29 Ekim 1923; aziz milletimizin hür yaşama iradesini ve kendi kaderine sahip çıkma kararlılığını tüm dünyaya ilan ettiği kutlu bir tarihtir. Bir asır önce yedi düvele karşı verdiğimiz İstiklal Mücadelesi, yalnızca askerî bir başarı değil, milletimizin ruhunda kök salmış hürriyet aşkının en güçlü ifadesi olmuştur. Sultan Alparslan’ın Malazgirt’te açtığı kapıdan, Osmanlı’nın üç kıtaya hükmeden adalet anlayışına kadar uzanan bu tarih, 29 Ekim 1923’te Cumhuriyetle taçlanmıştır.
Cumhuriyetimizin ilanı, sadece bir yönetim değişikliği değil, binlerce yıllık medeniyet mirasımızın yeniden inşası ve yükselişidir. Türk milleti, tarih boyunca emperyalist güçlerin boyunduruğu altına girmemiş, Kurtuluş Savaşı’nda da bu iradesini en güçlü şekilde ortaya koymuştur. Çanakkale’de verilen destansı mücadele, Sakarya’da gösterilen muazzam kahramanlık ve Büyük Taarruz’un zaferle taçlanan destanı 30 Ağustos, Cumhuriyetin sağlam temeller üzerine oturduğu tarihi adımlardır.

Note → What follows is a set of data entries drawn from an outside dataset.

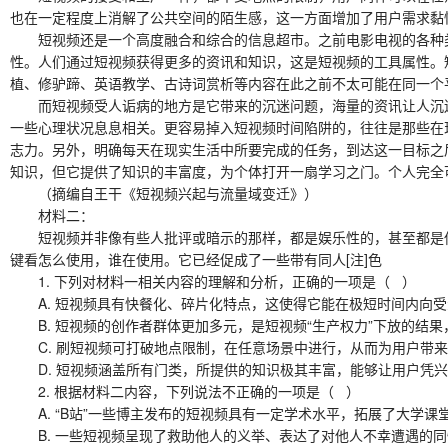
也在一定程度上消解了公共空间的陌生感，这一方面增加了用户需求黏
短视频还是一个高度融合和综合的信息超市。之前电影电视的各种类
性。人们通过短视频获得更多的资讯和知识，这是短视频的工具属性。
植、修驴蹄、英语教学、古诗词赏析等内容在此之前不太可能在同一个
而短视频受人诟病的地方是它带来的沉迷问题，海量的资讯让人沉迷
一些心理状况息息相关。更容易掉入短视频时间陷阱的，往往是那些在
志力。另外，明确每天在现实生活中所要完成的任务，到达这一目标之
知识，但它提供了知识的丰富度，为个体打开一扇学习之门。个人完全
（摘编自王干《短视频兴起与流量域变迁》）
材料二：
短视频并非像有些人批评或暗示的那样，都是娱乐性的，甚至都是低俗
键看怎么使用，谁在使用。它已经促成了一些带有同人[注]色
1. 下列对材料一相关内容的理解和分析，正确的一项是（ ）
A. 短视频具有快餐化、碎片化特点，这使得它能在极短时间内向受
B. 短视频的创作者群体更加多元，是短视频“生产权力”下放的结果
C. 刷短视频可打破地点限制，在任意场景中进行，从而为用户带来
D. 短视频涵盖所有门类，所提供的知识极其丰富，能够让用户凭兴
2. 根据材料二内容，下列说法不正确的一项是（ ）
A. “B站”一些博主发布的短视频具有一定学术水平，拓展了大学课堂
B. 一些短视频呈现了救助他人的义举、表达了对他人不幸遭遇的同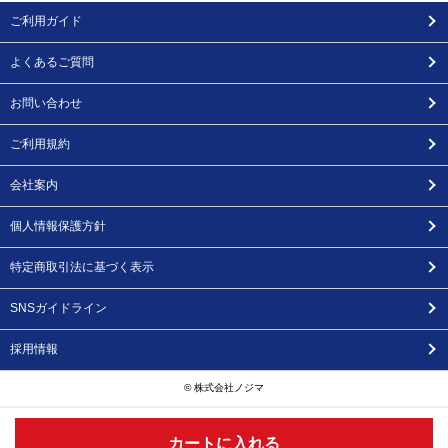
ご利用ガイド
よくあるご質問
お問い合わせ
ご利用規約
会社案内
個人情報保護方針
特定商取引法に基づく表示
SNSガイドライン
採用情報
© 株式会社ノジマ
カートに入れる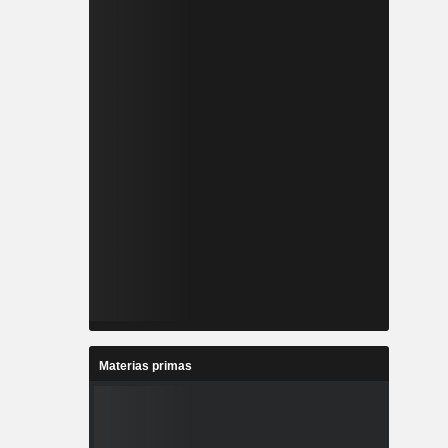
Materias primas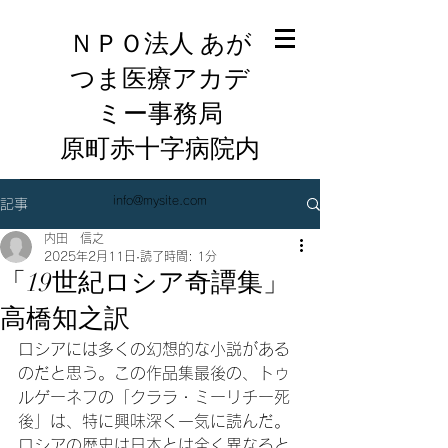
ＮＰＯ法人 あが
つま医療アカデ
ミー事務局
​原町赤十字病院内
info@mysite.com
記事
内田 信之
2025年2月11日
読了時間: 1分
「19世紀ロシア奇譚集」
高橋知之訳
ロシアには多くの幻想的な小説がある
のだと思う。この作品集最後の、トゥ
ルゲーネフの「クララ・ミーリチー死
後」は、特に興味深く一気に読んだ。
ロシアの歴史は日本とは全く異なると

Bu süreçte; öne çıkan en önemli husus, Cumhuriyetimizin topyekûn milletin ortak mücadelesiyle vücut bulmasıdır. Bu özelliğiyle Cumhuriyet, köklü inanç ve değerlerimizle yoğrulmuş, yüce milletimizin kimliğini ve kültürünü muhafaza eden yeni bir dönemin başlangıcı olmuştur.
Bu duygu ve düşüncelerle, Cumhuriyetimizin kurucusu Gazi Mustafa Kemal Atatürk’e ve bağımsızlığımızın mimarı aziz şehitlerimize Cenab-ı Allah’tan rahmet diliyorum.
Cumhuriyetimizin 101. yılı kutlu olsun!